NFSv3 and NFSv4 performance improvement by modifying the TCP transfer size
You can improve the performance of NFSv3 and NFSv4 clients connecting to storage systems over a high-latency network by modifying the TCP maximum transfer size.
When clients access storage systems over a high-latency network, such as a wide area network (WAN) or metro area network (MAN) with a latency over 10 milliseconds, you might be able to improve the connection performance by modifying the TCP maximum transfer size. Clients accessing storage systems in a low-latency network, such as a local area network (LAN), can expect little to no benefit from modifying these parameters. If the throughput improvement does not outweigh the latency impact, you should not use these parameters.

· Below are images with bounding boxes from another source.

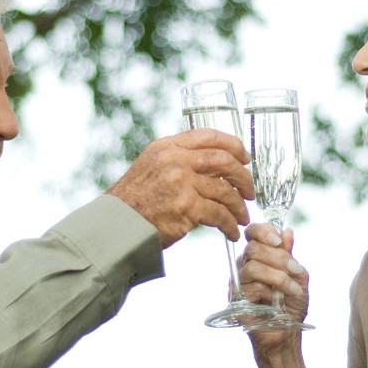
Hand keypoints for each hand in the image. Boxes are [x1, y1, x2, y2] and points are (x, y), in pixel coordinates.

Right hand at [107, 128, 253, 247]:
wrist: (117, 225)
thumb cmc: (135, 201)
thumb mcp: (152, 166)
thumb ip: (178, 160)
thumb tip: (214, 165)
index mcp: (168, 146)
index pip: (209, 136)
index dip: (233, 145)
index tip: (245, 158)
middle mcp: (175, 160)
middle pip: (223, 161)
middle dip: (243, 177)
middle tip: (249, 192)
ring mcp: (181, 182)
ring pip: (225, 190)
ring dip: (238, 206)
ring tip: (242, 217)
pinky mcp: (186, 207)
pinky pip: (219, 214)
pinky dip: (229, 225)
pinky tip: (231, 232)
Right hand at [240, 222, 311, 367]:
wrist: (287, 334)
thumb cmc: (291, 305)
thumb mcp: (298, 277)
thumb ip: (290, 255)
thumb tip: (288, 231)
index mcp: (259, 256)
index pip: (252, 233)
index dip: (263, 231)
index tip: (279, 240)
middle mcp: (245, 266)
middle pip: (253, 248)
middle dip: (279, 258)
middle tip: (296, 271)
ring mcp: (239, 283)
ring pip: (252, 266)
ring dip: (278, 277)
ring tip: (293, 290)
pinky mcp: (236, 300)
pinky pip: (251, 287)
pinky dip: (271, 292)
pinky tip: (280, 302)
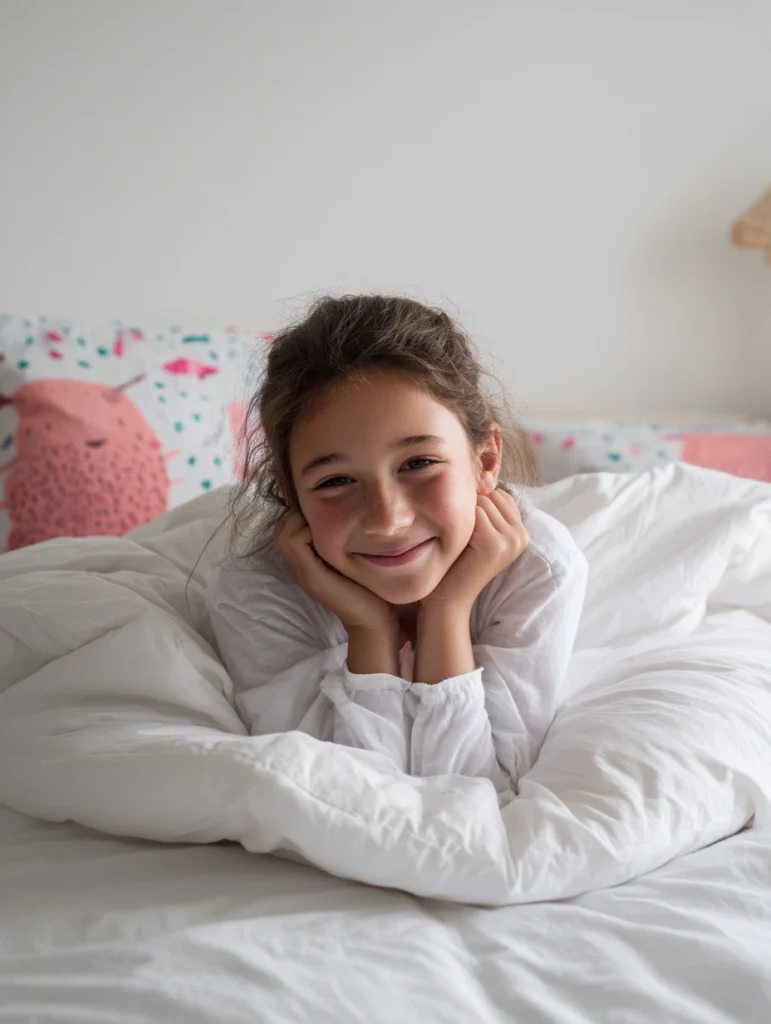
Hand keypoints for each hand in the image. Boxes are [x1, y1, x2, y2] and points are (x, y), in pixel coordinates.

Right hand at [273, 512, 395, 633]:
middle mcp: (296, 564)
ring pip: (284, 531)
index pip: (286, 524)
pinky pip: (295, 541)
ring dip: (304, 522)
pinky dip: (309, 532)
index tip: (327, 517)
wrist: (371, 619)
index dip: (303, 513)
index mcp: (303, 559)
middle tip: (326, 522)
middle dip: (301, 515)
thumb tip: (342, 510)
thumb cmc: (365, 586)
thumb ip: (337, 540)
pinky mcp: (310, 575)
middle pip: (281, 526)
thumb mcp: (347, 556)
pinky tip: (331, 541)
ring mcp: (301, 571)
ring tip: (327, 532)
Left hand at [422, 489, 528, 613]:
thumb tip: (480, 472)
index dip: (477, 504)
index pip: (499, 494)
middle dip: (471, 506)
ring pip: (483, 501)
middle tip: (458, 534)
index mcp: (520, 532)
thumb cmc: (457, 563)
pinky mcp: (493, 543)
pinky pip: (474, 511)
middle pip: (492, 494)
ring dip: (463, 513)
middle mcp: (521, 536)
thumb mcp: (477, 532)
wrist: (447, 599)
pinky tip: (454, 541)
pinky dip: (459, 520)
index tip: (465, 528)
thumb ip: (486, 509)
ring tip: (457, 538)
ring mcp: (510, 540)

To determine whether your storage environment would benefit from modifying these parameters, you should first conduct a comprehensive performance evaluation of a poorly performing NFS client. Review whether the low performance is because of excessive round trip latency and small request on the client. Under these conditions, the client and server cannot fully use the available bandwidth because they spend the majority of their duty cycles waiting for small requests and responses to be transmitted over the connection.
By increasing the NFSv3 and NFSv4 request size, the client and server can use the available bandwidth more effectively to move more data per unit time; therefore, increasing the overall efficiency of the connection.

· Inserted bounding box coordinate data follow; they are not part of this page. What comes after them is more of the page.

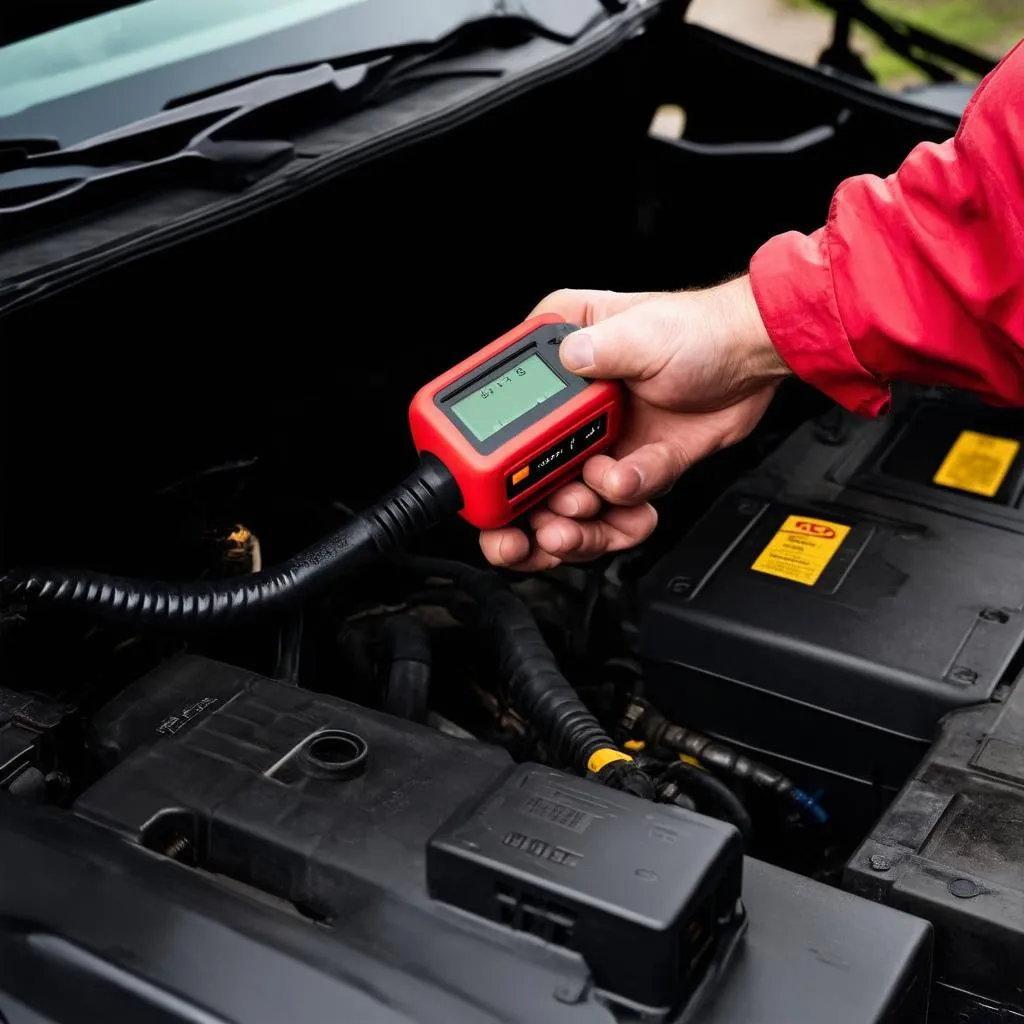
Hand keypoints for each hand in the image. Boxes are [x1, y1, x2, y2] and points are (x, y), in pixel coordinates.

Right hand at [479, 276, 789, 569]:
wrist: (754, 360)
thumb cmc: (700, 330)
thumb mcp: (643, 330)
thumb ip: (601, 349)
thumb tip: (566, 360)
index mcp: (559, 361)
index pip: (506, 413)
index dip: (492, 459)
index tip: (490, 494)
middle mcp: (573, 408)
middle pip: (529, 474)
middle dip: (529, 512)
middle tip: (531, 530)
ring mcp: (601, 442)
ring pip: (570, 501)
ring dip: (573, 522)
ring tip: (578, 519)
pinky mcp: (634, 468)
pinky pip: (621, 504)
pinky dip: (624, 506)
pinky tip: (628, 488)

Keep in mind that the configuration between the storage system and the client might vary. The storage system and the client supports maximum size of 1 MB for transfer operations. However, if you configure the storage system to support 1 MB maximum transfer size but the client only supports 64 KB, then the mount transfer size is limited to 64 KB or less.

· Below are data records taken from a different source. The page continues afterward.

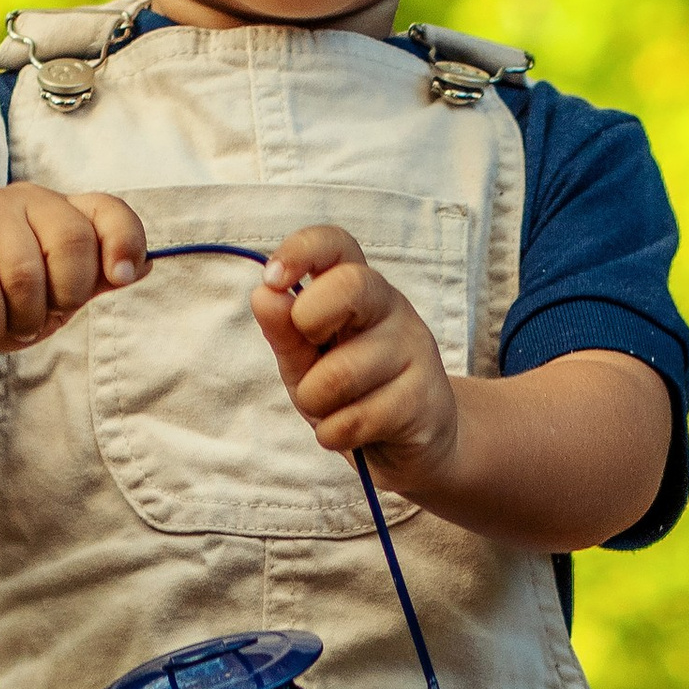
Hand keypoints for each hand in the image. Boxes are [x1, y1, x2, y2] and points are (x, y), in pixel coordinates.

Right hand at [0, 185, 147, 361]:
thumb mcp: (54, 297)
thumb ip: (94, 279)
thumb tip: (143, 265)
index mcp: (59, 211)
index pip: (109, 211)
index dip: (124, 242)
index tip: (120, 277)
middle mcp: (25, 200)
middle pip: (73, 243)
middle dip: (63, 296)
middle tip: (38, 313)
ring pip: (26, 275)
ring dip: (20, 318)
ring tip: (4, 319)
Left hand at [252, 224, 458, 495]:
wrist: (408, 444)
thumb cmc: (350, 392)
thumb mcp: (305, 360)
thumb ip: (284, 331)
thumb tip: (264, 295)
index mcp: (358, 288)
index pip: (337, 244)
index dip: (301, 250)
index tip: (273, 279)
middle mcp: (391, 308)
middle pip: (351, 286)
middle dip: (308, 322)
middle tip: (312, 350)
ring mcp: (414, 350)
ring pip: (340, 372)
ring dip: (315, 400)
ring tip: (329, 407)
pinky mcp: (424, 399)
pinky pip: (357, 419)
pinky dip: (334, 433)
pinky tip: (346, 432)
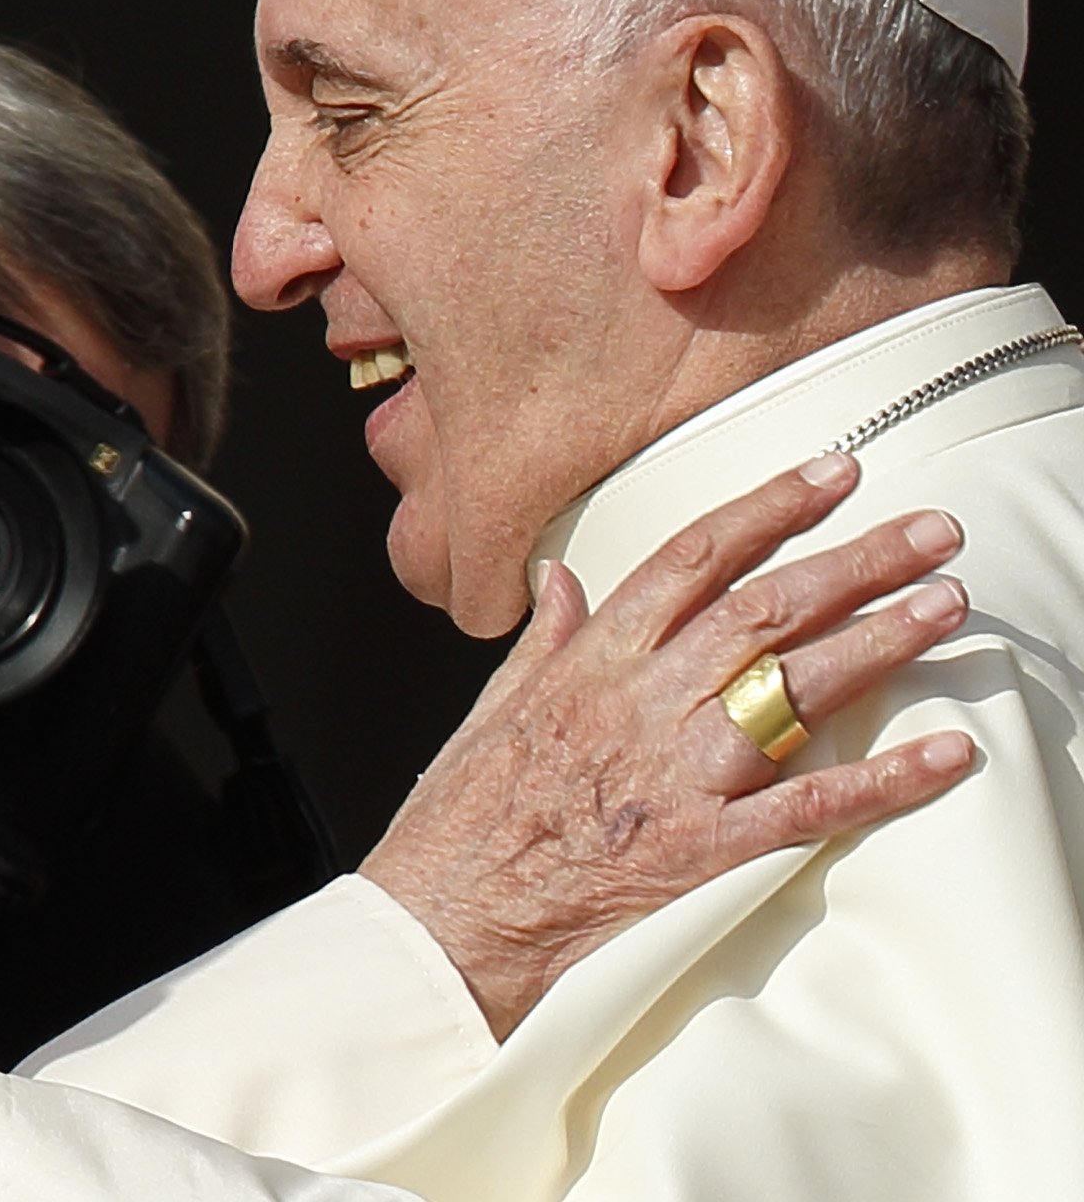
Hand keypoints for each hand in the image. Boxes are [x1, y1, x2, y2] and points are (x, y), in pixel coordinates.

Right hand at [361, 453, 975, 1039]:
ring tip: (946, 605)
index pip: (690, 559)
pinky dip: (880, 782)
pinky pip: (804, 808)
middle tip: (932, 532)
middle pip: (763, 610)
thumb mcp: (491, 708)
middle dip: (856, 562)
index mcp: (590, 662)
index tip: (831, 475)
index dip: (768, 509)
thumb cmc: (461, 819)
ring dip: (879, 642)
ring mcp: (672, 774)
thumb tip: (559, 577)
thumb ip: (541, 639)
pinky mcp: (699, 848)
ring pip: (791, 689)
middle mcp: (639, 703)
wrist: (444, 916)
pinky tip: (942, 755)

Before modifying these parameters, you must be aware that it results in additional memory consumption on the storage system for the period of time necessary to assemble and transmit a large response. The more high-latency connections to the storage system, the higher the additional memory consumption. Storage systems with high memory capacity might experience very little effect from this change. Storage systems with low memory capacity might experience noticeable performance degradation.
The successful use of these parameter relies on the ability to retrieve data from multiple nodes of a cluster. The inherent latency of the cluster network might increase the overall latency of the response. Overall latency tends to increase when using these parameters. As a result, latency sensitive workloads might show negative impact.